:: Available data ::

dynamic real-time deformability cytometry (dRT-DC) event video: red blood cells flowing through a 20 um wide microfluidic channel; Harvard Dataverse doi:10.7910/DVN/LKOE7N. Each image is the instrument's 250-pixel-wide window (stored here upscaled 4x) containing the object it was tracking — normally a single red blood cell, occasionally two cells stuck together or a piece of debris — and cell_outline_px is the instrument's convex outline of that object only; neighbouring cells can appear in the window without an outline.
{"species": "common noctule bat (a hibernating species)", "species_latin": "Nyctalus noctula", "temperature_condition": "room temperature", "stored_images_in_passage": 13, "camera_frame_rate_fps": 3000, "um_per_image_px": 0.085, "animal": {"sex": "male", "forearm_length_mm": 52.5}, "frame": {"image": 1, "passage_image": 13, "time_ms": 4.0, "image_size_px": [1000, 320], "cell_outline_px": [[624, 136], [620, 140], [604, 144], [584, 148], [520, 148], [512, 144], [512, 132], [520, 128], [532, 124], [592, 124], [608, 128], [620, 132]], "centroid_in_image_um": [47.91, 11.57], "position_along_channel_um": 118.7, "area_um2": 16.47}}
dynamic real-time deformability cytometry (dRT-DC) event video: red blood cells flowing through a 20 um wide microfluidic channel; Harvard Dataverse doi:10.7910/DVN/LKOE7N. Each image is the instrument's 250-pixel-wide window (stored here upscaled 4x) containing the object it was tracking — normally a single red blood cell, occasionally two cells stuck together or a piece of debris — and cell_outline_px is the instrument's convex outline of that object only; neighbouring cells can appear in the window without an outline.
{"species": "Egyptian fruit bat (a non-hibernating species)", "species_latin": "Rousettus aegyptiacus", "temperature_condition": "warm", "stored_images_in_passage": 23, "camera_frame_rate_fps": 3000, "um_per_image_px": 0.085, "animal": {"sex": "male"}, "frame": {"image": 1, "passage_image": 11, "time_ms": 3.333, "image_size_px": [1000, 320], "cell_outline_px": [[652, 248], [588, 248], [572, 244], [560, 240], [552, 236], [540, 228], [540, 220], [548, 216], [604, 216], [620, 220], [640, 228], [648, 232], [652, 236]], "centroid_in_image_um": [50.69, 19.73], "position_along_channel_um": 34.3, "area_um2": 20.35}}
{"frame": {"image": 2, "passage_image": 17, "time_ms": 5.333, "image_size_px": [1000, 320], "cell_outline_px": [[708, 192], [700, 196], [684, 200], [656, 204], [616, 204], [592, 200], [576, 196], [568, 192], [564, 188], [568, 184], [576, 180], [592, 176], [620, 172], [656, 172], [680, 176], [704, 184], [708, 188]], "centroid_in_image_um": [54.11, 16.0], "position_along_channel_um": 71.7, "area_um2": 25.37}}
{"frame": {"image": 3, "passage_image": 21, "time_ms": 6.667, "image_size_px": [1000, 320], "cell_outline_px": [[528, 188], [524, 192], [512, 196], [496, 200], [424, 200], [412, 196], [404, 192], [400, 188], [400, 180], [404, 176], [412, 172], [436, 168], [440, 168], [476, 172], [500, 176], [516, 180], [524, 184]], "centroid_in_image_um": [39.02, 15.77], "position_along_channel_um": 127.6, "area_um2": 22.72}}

:::

Write out every record, exactly as written.

Answer to the problem:
dynamic real-time deformability cytometry (dRT-DC) event video: red blood cells flowing through a 20 um wide microfluidic channel; Harvard Dataverse doi:10.7910/DVN/LKOE7N. Each image is the instrument's 250-pixel-wide window (stored here upscaled 4x) containing the object it was tracking — normally a single red blood cell, occasionally two cells stuck together or a piece of debris — and cell_outline_px is the instrument's convex outline of that object only; neighbouring cells can appear in the window without an outline.
{"species": "common noctule bat (a hibernating species)", "species_latin": "Nyctalus noctula", "temperature_condition": "room temperature", "stored_images_in_passage": 13, "camera_frame_rate_fps": 3000, "um_per_image_px": 0.085, "animal": {"sex": "male", "forearm_length_mm": 52.5}, "frame": {"image": 1, "passage_image": 13, "time_ms": 4.0, "image_size_px": [1000, 320], "cell_outline_px": [[624, 136], [620, 140], [604, 144], [584, 148], [520, 148], [512, 144], [512, 132], [520, 128], [532, 124], [592, 124], [608, 128], [620, 132]], "centroid_in_image_um": [47.91, 11.57], "position_along_channel_um": 118.7, "area_um2": 16.47}}
dynamic real-time deformability cytometry (dRT-DC) event video: red blood cells flowing through a 20 um wide microfluidic channel; Harvard Dataverse doi:10.7910/DVN/LKOE7N. Each image is the instrument's 250-pixel-wide window (stored here upscaled 4x) containing the object it was tracking — normally a single red blood cell, occasionally two cells stuck together or a piece of debris — and cell_outline_px is the instrument's convex outline of that object only; neighbouring cells can appear in the window without an outline.
{"species": "Egyptian fruit bat (a non-hibernating species)", "species_latin": "Rousettus aegyptiacus", "temperature_condition": "warm", "stored_images_in_passage": 23, "camera_frame_rate_fps": 3000, "um_per_image_px": 0.085, "animal": {"sex": "male"}, "frame": {"image": 1, "passage_image": 11, "time_ms": 3.333, "image_size_px": [1000, 320], "cell_outline_px": [[652, 248], [588, 248], [572, 244], [560, 240], [552, 236], [540, 228], [540, 220], [548, 216], [604, 216], [620, 220], [640, 228], [648, 232], [652, 236]], "centroid_in_image_um": [50.69, 19.73], "position_along_channel_um": 34.3, "area_um2": 20.35}}
{"frame": {"image": 2, "passage_image": 17, "time_ms": 5.333, "image_size_px": [1000, 320], "cell_outline_px": [[708, 192], [700, 196], [684, 200], [656, 204], [616, 204], [592, 200], [576, 196], [568, 192], [564, 188], [568, 184], [576, 180], [592, 176], [620, 172], [656, 172], [680, 176], [704, 184], [708, 188]], "centroid_in_image_um": [54.11, 16.0], "position_along_channel_um": 71.7, "area_um2": 25.37}}
{"frame": {"image": 3, "passage_image": 21, "time_ms": 6.667, "image_size_px": [1000, 320], "cell_outline_px": [[528, 188], [524, 192], [512, 196], [496, 200], [424, 200], [412, 196], [404, 192], [400, 188], [400, 180], [404, 176], [412, 172], [436, 168], [440, 168], [476, 172], [500, 176], [516, 180], [524, 184]], "centroid_in_image_um": [39.02, 15.77], "position_along_channel_um": 127.6, "area_um2": 22.72}}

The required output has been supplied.